Aline Enriquez

Querida mamá, querido papá:

Gracias a ustedes, a su esfuerzo constante, a nuestra familia nunca le ha faltado nada; ni la comida, ni el techo, ni las oportunidades, ni el cariño. En ese sentido, hemos gozado de una vida privilegiada. Pero hace tiempo descubrí que muchas, muchas personas -más de la mitad de las mexicanas-, carece de todo esto, de los medios para cubrir sus necesidades básicas, que viven algo muy cercano a no tener ​nada.​ Personas que empiezan temprano el día para ganarse el pan,cuidan de su familia, se preocupan por su comunidad. Personas que han sido olvidadas por un sistema que abusa de ellas en lugar de protegerlas.

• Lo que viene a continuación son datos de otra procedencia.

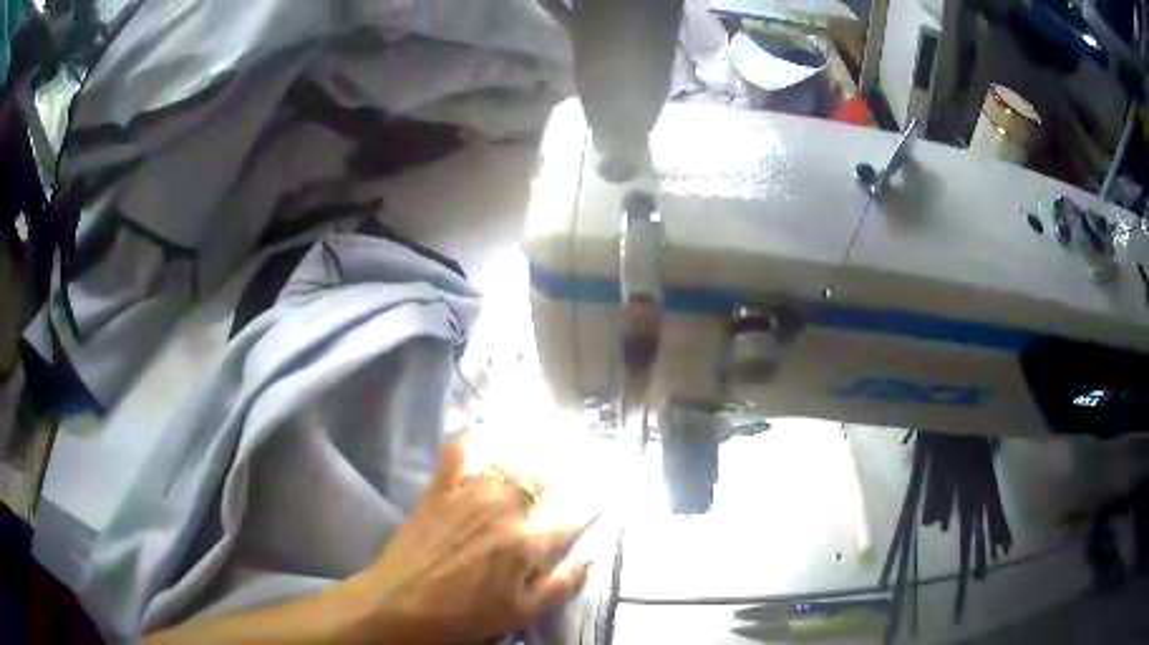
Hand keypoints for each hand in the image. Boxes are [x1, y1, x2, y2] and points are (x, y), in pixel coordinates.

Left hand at [362, 432, 595, 643]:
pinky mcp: (440, 488)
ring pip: (506, 461)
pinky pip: (458, 451)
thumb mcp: (521, 612)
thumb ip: (560, 583)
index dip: (587, 509)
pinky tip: (482, 431)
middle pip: (540, 480)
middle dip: (556, 476)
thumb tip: (591, 554)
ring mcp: (469, 494)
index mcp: (526, 543)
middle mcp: (503, 510)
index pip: (569, 518)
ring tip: (532, 455)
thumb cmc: (465, 615)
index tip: (598, 500)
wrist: (401, 604)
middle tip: (561, 478)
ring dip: (523, 457)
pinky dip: (471, 436)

Mamá, papá: ustedes me enseñaron a ser responsable, a no ser indiferente ante la injusticia, a defender lo que creo, a no rendirme nunca. Hace seis años, supe por primera vez lo que es tener miedo a que nada cambie, a que las cosas sólo puedan estar peor. Hace cuatro, entendí lo que es temblar de rabia e impotencia. Pero en este tiempo he aprendido, además, el valor de la esperanza. Buscando una respuesta en la calle, me encontré con cientos de miles de personas que también clamaban por justicia, por verdad, por un futuro. Personas que, valientes, se han atrevido a soñar un mejor país, e incluso, se aventuran todos los días a tratar de construirlo, desde las grandes ideas, las hazañas complejas, desde lo cotidiano.

Tengo el honor de llamar a estas personas mis compañeras de lucha. A su lado he aprendido que otro país es posible y no vive solamente en nuestra imaginación; que nuestras acciones diarias pueden contribuir, aunque sea sólo un poco, a que las desamparadas puedan acceder a una vida más digna.

Mamá, papá, yo que que ustedes a veces no entienden qué estoy haciendo cuando les digo que no llegaré a cenar o que no nos veremos el fin de semana porque m​ e voy a hacer política​, pero es que esta lucha nos exige todo el tiempo que tenemos disponible para que el futuro que anhelamos pueda empezar a existir ahora.

Seré honesta; a veces cuando decimos que vamos a recuperar la ciudad,​ me pregunto si alguna vez la tuvimos. A veces cuando hablamos con las personas del proyecto que construimos y me contestan que no me creen, que no les interesa, que nada va mejorar, que yo qué gano con esto… me entran dudas, me duele el corazón. Pero entonces me acuerdo de ustedes. Papá: tú me enseñaste que el cansancio se confunde fácil con el miedo a no llegar a la meta, y, desde que camino con las wikis, yo ya no tengo miedo, me sé acompañada y entiendo que vamos caminando lento, porque vamos lejos.

Mamá: tú me enseñaste que la unión hace la fuerza. Sé que yo sola no puedo transformar al mundo, pero he sido testigo de cómo un montón de personas unidas puede hacer la diferencia. Dice John Tackara que “si podemos diseñar nuestro camino hacia las dificultades, podemos diseñar nuestro camino fuera de ellas”. Y yo le creo. Creo en mi corazón que podemos salir juntas de este lío, que lo que estamos sembrando ahora crecerá en un tiempo, y que todo este trabajo valdrá mucho la pena.